Explosion mortelle dans une usine Seveso à Bischwiller : un mort et deux blessés
Une violente explosion a secoué la commune de Bischwiller, dans le Bas-Rhin, ce jeudi 5 mars 2026, sur le site industriel classé Seveso de l'entreprise Chemet Gli. Le bilan humain est lourd avec un décès et deux personnes blessées, dont l'une se trouve en état d'urgence vitale. Les autorités judiciaires ont immédiatement réagi en ouvrant une enquête pour homicide involontaire afin de déterminer les causes précises de cette tragédie industrielle.
Une déflagration aux conséquences dramatiques
L'explosion s'est produite en milieu d'après-midi sur le site de Chemet Gli, un fabricant de bouteilles de gaz liquéfié qui emploie près de 200 salariés dans la région. Selon les informations de France 3 Grand Est, la déflagration a été d'une telle puissance qu'elle a provoqué la mort immédiate d'une personne et gravement blessé deux autres travailleurs. Les secours ont été immédiatement alertés et une quarantaine de sapeurs-pompiers sont intervenus sur les lieux jusqu'en soirée pour sécuriser la zone et porter assistance aux victimes.
Des témoins présents à proximité du site ont décrit une scène particulièrement impressionnante, avec "une grosse fumée noire" s'élevant dans le ciel et "une forte odeur de gaz" persistante qui s'échappait des bâtiments endommagés. Les autorités locales ont dû mettre en place un périmètre de sécurité autour de l'usine, qui n'a été levé qu'aux alentours de 19 heures, une fois que les risques immédiats ont été écartés.
Une usine classée Seveso "seuil bas"
L'établissement Chemet Gli est répertorié comme site Seveso "seuil bas", une classification qui indique que l'entreprise manipule des substances dangereuses mais est soumise à des contraintes réglementaires moins strictes que les sites à risques dits "seuils hauts". Cette distinction réglementaire pourrait faire l'objet d'un examen approfondi dans le cadre de l'enquête judiciaire en cours, notamment concernant les mesures de sécurité en place au moment de l'accident.

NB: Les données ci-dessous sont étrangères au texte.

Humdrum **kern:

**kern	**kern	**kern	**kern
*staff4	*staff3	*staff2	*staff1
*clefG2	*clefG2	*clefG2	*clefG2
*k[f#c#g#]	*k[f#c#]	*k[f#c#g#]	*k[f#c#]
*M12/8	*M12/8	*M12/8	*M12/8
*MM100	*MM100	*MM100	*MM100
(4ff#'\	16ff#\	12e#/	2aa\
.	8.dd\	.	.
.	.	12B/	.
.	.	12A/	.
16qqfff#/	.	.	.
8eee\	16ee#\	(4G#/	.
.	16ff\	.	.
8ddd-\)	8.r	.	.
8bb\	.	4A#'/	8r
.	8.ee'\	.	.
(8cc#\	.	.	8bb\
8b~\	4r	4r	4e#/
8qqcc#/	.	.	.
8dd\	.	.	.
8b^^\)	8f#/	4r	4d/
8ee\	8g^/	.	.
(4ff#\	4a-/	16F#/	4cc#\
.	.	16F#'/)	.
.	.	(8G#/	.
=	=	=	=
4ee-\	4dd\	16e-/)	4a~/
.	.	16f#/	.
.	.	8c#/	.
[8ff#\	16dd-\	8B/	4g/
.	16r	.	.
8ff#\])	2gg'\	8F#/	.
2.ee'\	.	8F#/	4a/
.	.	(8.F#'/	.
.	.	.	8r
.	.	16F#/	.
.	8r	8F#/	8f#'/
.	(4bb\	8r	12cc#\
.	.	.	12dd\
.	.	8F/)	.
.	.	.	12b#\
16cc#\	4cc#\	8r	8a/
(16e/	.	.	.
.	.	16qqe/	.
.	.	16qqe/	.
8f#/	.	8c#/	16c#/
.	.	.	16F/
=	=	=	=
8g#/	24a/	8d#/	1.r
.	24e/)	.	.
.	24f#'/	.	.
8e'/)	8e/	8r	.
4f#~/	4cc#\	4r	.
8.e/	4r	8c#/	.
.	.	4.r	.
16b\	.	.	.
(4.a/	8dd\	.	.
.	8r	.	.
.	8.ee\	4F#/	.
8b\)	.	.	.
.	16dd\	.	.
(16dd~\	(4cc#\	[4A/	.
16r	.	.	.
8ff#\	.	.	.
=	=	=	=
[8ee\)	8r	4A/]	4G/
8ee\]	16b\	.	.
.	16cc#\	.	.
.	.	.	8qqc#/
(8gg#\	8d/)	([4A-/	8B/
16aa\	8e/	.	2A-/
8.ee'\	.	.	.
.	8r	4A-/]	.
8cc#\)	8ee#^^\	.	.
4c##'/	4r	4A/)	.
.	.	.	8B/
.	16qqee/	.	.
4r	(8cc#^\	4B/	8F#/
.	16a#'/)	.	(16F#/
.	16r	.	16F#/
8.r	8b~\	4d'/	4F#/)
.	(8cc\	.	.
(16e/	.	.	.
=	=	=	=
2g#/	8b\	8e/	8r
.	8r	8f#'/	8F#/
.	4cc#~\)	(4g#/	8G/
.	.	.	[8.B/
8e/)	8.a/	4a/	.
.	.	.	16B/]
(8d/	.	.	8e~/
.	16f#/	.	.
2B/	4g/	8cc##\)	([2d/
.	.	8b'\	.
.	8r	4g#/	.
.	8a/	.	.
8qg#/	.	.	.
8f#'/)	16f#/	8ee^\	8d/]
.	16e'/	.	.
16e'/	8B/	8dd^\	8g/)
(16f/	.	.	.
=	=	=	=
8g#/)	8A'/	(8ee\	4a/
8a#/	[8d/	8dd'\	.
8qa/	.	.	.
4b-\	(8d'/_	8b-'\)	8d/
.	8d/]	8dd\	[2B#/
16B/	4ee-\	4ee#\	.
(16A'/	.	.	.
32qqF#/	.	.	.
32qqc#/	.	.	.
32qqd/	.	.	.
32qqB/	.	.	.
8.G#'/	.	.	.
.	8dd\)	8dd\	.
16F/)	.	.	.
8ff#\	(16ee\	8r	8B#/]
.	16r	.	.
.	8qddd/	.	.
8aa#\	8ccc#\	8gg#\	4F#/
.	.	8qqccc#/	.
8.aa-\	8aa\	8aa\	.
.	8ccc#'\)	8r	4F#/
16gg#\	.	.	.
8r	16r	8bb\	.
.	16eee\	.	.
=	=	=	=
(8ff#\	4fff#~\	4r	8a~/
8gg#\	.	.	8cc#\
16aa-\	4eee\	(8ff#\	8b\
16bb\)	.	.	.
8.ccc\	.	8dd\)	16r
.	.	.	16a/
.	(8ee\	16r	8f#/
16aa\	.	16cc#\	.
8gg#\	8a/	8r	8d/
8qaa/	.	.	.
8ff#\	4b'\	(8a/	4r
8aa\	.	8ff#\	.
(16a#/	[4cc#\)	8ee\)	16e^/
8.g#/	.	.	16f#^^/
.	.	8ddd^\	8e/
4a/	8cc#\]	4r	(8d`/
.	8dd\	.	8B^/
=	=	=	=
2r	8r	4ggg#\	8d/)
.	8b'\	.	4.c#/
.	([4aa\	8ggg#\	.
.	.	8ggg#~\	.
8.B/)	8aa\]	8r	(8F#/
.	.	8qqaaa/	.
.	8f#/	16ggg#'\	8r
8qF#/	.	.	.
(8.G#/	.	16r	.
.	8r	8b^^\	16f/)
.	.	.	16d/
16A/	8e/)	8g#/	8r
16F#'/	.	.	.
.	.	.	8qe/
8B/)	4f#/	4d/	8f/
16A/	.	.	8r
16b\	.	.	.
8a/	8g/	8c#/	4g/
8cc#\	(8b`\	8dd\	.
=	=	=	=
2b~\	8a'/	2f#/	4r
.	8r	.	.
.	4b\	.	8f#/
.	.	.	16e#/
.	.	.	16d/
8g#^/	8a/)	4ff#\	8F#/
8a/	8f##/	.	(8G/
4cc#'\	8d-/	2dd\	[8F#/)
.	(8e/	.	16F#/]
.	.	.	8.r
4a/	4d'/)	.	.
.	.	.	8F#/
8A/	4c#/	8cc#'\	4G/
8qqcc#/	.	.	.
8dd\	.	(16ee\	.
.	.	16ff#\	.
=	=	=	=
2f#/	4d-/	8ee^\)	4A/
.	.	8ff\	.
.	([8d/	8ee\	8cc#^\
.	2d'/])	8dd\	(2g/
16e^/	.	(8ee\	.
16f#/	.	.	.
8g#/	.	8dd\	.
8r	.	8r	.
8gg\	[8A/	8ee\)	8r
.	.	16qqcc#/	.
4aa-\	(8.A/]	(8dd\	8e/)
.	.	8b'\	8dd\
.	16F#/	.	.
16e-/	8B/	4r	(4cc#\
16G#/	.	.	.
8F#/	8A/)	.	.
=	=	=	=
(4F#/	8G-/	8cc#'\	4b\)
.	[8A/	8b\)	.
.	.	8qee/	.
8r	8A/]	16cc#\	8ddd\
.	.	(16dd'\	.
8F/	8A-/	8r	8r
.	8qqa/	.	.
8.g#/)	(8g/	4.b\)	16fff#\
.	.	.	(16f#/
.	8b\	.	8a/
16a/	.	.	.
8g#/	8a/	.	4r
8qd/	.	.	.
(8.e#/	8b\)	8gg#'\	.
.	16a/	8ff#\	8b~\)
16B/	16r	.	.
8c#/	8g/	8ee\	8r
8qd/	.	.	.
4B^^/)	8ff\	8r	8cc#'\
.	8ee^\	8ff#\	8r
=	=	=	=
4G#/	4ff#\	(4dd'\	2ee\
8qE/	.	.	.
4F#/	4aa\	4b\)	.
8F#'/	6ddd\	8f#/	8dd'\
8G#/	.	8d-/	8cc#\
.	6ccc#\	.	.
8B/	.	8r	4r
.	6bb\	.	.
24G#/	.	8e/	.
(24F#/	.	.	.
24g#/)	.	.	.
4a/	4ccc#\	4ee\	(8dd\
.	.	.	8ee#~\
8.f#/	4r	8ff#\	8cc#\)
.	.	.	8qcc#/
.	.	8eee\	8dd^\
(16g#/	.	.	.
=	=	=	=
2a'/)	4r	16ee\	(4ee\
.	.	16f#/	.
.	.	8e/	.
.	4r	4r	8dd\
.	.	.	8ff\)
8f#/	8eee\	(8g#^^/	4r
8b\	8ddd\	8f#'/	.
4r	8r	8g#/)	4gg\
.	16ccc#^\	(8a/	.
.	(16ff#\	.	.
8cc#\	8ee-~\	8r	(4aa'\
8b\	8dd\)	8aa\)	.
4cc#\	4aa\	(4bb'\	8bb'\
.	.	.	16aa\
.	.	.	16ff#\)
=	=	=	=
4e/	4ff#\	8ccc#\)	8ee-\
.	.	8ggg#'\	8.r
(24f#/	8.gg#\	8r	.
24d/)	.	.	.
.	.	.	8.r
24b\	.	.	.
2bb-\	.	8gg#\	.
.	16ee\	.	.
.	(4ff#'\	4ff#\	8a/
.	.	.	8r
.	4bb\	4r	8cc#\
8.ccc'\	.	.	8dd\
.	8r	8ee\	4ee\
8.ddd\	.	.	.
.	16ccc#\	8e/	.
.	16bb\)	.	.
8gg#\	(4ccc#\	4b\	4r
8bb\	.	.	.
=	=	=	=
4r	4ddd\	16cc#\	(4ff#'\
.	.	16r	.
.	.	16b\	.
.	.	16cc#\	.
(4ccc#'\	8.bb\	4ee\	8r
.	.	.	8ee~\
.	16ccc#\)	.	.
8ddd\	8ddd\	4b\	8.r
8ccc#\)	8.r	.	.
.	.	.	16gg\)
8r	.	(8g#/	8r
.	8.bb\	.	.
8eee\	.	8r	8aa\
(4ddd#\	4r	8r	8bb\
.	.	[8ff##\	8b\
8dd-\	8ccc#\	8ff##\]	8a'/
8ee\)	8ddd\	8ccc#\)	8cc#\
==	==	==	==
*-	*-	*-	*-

Ce vendredi matin, l'activité de l'usine restait totalement à l'arrêt, alors que la police municipale procédait à la pose de scellés sur les installations. La direction de Chemet Gli s'est réunie en cellule de crise mais n'a pas souhaité communiquer publiquement sur l'événement, préférant attendre les premiers résultats de l'enquête.
Réactions des autorités et enquête judiciaire
Le maire de Bischwiller, Jean-Louis Netzer, a confié être "sous le choc" après cet accident industriel d'une rare violence. L'élu a tenu à exprimer "sa compassion" aux familles touchées par ce sinistre et a assuré que toute la lumière serait faite sur les circonstances exactes de cette tragédie.
Le parquet de Strasbourg a officiellement ouvert une enquête pour homicide involontaire, confiée à des enquêteurs spécialisés. Cette procédure judiciaire vise à déterminer les causes exactes de l'explosion et à établir d'éventuelles responsabilités pénales dans ce drame. Les investigations porteront notamment sur :
- Les conditions de sécurité sur le site au moment des faits
- Le respect des normes réglementaires applicables aux sites Seveso
- Les éventuels manquements dans la maintenance des installations
- Les procédures d'urgence et leur mise en œuvre effective
Cette explosion rappelle tragiquement la dangerosité potentielle des sites industriels manipulant des substances dangereuses, même lorsqu'ils sont classés en "seuil bas" selon la réglementation Seveso. L'enquête judiciaire permettra de déterminer si des négligences ou des défaillances techniques sont à l'origine de cette catastrophe qui a coûté la vie à un travailleur et mis en danger plusieurs autres employés.